(Saved entries)
----------------
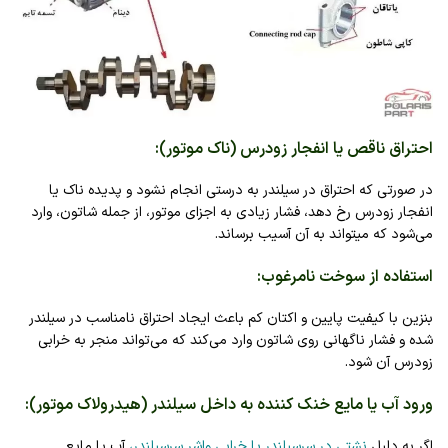
احتراق ناقص یا انفجار زودرس (ناک موتور)
:
در صورتی که احتراق در سیلندر به‌ درستی انجام نشود و پدیده ناک یا
انفجار زودرس رخ دهد، فشار زیادی به اجزای موتور، از جمله شاتون، وارد
می‌شود که میتواند به آن آسیب برساند.
استفاده از سوخت نامرغوب
:
بنزین با کیفیت پایین و اکتان کم باعث ایجاد احتراق نامناسب در سیلندر
شده و فشار ناگهانی روی شاتون وارد می‌کند که می‌تواند منجر به خرابی
زودرس آن شود.
ورود آب یا مایع خنک‌ کننده به داخل سیلندر (هیدرولاک موتور)
:
اگر به دلیل
نشتی در سرسیلندر یا خرابی واشر سرسیلندر،
آب یا مایع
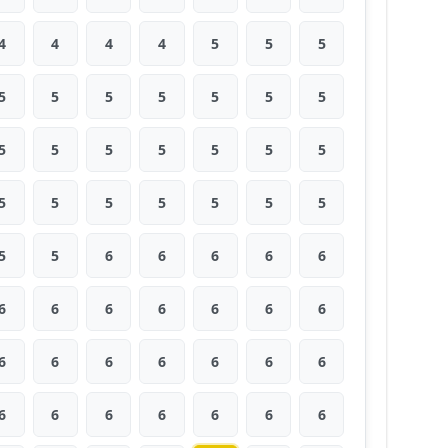
4
4
4
4
5
5
5
5
5
5
5
5
5
5
5
5
5
5
5
5
5
5
5
5
5
5
5
5
5
5
6
6
6
6
6
6
6
6
6
6
6
6
6
6
6
6
6
6
6
6
6
6
6
6
6
6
----------------
# [Exercise prompt]
Give the data above back unchanged, except for the pictures.

# [Completed exercise]
احتراق ناقص یا انفجار زودرس (ناک موتور)
:
در صورتی که احتراق در سیلندر به‌ درستی انجام نشود و پدیده ناک یا
انفجار زودرس رخ دهد، فشار زیادی به اجزای موتور، از جمله شاتون، وارد
می‌شود که میتواند به آن آسیب برساند.
استفاده از سوخت نامرغوب
:
بنزین با کیفیت پایین و اکتان کم باعث ایجاد احتراق نامناسب در سیلندر
شده و فشار ناگهانی روی شاتون وارد می‌کند که می‌تواند منجر به خرابی
زودرس آن شود.
ورود آب یا مایع خنک‌ کننده به داخل سیلندر (هیدرولاک موتور)
:
اگر به دلیل
نشتی در سرسیلندر یا خرابی واشر سرسیلندر،
آب یا مایع
4
4
4
4
5
5
5
5
5
5
5
5
5
5
5
5
5
5
5
5
5
5
5
5
5
5
5
5
5
5
6
6
6
6
6
6
6
6
6
6
6
6
6
6
6
6
6
6
6
6
6
6
6
6
6
6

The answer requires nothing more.